Source data:
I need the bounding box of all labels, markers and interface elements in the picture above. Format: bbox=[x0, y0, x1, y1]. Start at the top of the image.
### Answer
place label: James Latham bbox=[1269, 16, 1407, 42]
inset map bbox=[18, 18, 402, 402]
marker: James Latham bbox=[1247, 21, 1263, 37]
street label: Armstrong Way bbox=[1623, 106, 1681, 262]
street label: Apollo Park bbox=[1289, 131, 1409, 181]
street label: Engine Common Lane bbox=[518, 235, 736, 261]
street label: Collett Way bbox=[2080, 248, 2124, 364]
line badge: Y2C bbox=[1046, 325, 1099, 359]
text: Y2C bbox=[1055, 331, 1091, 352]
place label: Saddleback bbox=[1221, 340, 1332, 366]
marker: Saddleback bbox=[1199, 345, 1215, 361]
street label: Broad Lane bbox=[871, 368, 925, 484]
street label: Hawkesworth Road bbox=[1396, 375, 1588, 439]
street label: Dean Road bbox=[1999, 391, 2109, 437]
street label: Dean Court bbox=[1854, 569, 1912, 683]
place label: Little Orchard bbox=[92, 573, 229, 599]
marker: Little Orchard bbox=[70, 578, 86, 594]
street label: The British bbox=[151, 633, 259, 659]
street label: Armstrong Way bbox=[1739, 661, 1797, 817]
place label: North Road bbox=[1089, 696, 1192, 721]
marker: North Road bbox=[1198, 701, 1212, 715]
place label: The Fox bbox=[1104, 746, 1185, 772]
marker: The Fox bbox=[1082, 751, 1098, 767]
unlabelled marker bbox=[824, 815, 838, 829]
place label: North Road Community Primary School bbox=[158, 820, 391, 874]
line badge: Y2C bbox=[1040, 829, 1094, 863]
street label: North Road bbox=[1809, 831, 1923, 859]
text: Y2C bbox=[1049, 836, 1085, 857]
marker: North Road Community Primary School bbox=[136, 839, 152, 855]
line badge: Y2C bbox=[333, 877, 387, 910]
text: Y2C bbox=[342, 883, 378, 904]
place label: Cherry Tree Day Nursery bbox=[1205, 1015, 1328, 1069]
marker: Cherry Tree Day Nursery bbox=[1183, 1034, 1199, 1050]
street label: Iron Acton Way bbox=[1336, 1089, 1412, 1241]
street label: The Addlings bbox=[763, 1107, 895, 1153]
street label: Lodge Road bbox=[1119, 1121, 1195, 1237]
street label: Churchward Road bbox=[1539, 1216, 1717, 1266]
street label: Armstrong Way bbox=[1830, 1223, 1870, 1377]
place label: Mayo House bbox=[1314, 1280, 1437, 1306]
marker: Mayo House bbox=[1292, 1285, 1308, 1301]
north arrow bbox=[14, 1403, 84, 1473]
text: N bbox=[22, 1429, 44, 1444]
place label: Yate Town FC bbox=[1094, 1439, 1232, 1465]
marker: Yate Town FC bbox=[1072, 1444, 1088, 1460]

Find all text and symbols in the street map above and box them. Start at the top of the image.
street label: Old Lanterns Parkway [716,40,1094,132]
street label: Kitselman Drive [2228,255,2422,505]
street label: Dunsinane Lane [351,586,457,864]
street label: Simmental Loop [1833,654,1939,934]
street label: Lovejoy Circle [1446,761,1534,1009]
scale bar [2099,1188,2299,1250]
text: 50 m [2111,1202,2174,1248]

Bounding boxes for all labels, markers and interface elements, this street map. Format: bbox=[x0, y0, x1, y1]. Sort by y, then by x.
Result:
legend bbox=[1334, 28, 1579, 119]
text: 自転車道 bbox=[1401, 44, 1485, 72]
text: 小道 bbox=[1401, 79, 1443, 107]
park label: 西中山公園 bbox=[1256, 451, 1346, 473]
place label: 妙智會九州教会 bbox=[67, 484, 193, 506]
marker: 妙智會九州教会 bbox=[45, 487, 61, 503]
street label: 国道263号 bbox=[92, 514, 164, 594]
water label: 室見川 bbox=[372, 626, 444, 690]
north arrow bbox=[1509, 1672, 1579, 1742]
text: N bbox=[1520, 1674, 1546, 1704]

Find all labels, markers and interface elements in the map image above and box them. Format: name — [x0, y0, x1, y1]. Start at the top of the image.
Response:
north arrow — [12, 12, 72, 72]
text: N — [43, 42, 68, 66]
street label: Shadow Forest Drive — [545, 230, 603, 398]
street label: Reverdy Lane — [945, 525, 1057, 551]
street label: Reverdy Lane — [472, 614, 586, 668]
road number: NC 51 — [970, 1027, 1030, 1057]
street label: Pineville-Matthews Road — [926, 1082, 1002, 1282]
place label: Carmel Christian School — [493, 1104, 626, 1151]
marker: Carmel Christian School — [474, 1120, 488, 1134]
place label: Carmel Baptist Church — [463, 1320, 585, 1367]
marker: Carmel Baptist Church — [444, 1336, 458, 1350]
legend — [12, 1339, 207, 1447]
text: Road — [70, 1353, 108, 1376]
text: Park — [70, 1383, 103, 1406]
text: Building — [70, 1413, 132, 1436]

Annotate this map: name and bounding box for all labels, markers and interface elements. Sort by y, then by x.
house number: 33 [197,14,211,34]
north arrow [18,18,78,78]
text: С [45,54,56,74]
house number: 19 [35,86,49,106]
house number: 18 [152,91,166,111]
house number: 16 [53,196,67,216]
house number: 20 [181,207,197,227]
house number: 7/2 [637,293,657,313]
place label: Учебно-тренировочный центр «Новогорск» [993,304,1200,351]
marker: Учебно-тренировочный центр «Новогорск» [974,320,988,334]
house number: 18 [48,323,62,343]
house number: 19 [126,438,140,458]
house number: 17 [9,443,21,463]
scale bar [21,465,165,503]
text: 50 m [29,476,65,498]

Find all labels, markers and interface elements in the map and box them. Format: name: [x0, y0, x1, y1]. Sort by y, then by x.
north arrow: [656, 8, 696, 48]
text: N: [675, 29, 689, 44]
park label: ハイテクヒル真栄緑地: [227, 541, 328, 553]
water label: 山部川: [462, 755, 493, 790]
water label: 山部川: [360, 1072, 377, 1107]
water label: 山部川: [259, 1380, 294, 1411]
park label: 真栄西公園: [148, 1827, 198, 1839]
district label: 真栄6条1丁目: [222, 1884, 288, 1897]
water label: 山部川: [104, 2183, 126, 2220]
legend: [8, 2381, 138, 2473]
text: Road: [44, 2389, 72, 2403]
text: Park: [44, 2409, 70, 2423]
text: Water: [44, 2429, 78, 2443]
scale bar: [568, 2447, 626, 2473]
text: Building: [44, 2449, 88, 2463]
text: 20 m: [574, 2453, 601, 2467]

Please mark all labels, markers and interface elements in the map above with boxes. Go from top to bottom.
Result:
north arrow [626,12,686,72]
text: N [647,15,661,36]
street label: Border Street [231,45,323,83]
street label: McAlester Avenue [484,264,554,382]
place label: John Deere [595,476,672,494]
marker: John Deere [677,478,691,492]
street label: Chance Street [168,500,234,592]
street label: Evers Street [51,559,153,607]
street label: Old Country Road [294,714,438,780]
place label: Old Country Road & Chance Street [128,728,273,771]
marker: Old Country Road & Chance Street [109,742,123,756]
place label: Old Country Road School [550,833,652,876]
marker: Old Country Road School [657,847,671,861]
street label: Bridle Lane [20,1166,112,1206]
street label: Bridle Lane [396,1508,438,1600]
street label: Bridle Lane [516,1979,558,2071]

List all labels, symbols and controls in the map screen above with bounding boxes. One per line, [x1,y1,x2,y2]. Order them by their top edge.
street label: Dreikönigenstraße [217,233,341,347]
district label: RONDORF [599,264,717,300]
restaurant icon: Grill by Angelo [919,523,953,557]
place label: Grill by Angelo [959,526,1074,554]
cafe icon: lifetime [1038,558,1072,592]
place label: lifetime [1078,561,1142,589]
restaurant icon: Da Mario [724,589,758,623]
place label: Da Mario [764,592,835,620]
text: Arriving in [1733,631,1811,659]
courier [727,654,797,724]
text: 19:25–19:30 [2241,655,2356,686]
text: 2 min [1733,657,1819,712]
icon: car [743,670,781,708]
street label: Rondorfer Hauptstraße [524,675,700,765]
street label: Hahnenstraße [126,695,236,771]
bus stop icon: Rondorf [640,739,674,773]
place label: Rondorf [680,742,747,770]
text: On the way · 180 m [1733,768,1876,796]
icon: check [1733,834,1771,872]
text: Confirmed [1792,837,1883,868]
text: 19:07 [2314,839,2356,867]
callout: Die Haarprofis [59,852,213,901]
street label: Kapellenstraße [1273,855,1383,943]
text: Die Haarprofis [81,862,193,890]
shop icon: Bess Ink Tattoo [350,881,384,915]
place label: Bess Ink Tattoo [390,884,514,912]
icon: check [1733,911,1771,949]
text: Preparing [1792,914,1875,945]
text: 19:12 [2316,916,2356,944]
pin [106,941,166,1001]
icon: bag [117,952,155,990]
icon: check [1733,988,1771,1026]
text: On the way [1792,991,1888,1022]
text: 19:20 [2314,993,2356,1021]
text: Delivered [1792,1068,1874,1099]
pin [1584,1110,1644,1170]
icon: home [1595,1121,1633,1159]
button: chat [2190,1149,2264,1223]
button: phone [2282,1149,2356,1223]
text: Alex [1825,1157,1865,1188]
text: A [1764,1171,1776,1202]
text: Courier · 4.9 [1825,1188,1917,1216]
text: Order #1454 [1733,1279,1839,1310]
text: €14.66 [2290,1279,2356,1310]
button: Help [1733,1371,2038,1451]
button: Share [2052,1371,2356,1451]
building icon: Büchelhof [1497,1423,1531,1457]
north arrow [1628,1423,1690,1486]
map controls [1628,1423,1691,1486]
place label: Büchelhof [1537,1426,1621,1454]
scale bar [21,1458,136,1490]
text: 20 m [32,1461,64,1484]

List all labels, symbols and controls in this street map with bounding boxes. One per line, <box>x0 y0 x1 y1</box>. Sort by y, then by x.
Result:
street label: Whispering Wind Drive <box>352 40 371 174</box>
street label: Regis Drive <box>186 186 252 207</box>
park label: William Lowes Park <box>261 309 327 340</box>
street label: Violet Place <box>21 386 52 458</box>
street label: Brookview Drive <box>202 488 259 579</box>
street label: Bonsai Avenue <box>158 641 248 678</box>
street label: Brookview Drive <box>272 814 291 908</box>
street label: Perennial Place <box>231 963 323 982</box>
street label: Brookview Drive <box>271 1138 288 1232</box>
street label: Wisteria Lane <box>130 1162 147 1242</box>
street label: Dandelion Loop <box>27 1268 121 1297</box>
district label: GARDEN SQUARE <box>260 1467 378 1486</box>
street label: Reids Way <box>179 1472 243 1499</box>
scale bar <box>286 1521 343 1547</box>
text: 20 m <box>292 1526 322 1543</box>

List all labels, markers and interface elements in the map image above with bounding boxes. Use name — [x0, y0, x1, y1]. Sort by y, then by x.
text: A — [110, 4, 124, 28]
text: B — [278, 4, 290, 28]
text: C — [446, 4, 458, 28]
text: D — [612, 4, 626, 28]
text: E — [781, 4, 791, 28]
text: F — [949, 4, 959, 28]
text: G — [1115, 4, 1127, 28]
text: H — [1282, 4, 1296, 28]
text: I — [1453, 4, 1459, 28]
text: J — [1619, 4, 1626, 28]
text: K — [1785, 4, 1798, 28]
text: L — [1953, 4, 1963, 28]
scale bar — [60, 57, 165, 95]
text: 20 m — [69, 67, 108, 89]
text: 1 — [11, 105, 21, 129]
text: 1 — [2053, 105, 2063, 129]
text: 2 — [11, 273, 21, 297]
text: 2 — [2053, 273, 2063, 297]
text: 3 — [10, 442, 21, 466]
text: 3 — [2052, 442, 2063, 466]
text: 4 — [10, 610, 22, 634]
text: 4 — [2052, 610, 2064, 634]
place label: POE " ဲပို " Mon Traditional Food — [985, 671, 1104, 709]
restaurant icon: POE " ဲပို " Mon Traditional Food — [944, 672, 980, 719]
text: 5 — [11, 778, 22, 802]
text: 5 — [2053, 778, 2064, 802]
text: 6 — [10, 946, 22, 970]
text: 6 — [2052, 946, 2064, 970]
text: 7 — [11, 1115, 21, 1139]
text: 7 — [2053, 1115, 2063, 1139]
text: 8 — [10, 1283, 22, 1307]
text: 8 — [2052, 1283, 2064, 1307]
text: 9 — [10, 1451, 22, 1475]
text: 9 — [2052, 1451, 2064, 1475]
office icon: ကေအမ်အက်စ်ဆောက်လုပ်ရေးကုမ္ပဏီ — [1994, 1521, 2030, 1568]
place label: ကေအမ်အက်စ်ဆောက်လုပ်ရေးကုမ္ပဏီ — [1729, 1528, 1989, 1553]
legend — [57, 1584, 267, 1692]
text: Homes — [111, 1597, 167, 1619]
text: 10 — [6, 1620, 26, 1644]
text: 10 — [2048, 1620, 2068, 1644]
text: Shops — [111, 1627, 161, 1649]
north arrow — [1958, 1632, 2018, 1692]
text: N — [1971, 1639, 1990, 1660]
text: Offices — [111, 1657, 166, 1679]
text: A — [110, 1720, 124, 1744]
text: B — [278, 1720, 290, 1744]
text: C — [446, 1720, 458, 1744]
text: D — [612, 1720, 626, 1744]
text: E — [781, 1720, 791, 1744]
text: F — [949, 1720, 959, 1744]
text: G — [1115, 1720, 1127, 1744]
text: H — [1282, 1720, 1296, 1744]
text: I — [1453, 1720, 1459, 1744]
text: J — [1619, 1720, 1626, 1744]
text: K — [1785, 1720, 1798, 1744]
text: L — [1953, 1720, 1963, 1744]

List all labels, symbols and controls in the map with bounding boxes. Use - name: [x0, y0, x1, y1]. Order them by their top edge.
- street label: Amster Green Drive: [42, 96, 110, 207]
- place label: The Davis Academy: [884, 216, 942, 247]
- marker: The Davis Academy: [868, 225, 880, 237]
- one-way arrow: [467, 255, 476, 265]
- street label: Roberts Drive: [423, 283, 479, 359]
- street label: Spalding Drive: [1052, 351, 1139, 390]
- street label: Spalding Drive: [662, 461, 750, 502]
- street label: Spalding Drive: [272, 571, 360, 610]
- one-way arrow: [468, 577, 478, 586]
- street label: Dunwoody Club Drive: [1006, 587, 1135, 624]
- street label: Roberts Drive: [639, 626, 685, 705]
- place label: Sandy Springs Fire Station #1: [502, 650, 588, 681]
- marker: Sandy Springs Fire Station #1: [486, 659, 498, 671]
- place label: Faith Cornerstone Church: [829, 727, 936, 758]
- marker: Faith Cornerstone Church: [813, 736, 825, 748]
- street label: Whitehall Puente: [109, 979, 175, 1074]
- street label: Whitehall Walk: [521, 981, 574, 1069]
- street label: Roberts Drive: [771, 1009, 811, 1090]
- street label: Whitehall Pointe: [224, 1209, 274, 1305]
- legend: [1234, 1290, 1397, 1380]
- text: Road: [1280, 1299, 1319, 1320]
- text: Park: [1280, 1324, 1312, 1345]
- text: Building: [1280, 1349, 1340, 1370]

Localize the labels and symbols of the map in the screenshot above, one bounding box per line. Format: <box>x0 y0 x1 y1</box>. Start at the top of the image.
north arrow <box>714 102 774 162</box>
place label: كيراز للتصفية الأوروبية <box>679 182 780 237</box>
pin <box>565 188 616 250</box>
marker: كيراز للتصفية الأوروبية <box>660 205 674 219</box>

Directions for this task: Lines of the material in which the word "lifetime" occurs are to be copied out.

Answer for this exercise:
cafe icon: lifetime [1038,558,1072,592]
place label: lifetime [1078,561,1142,589]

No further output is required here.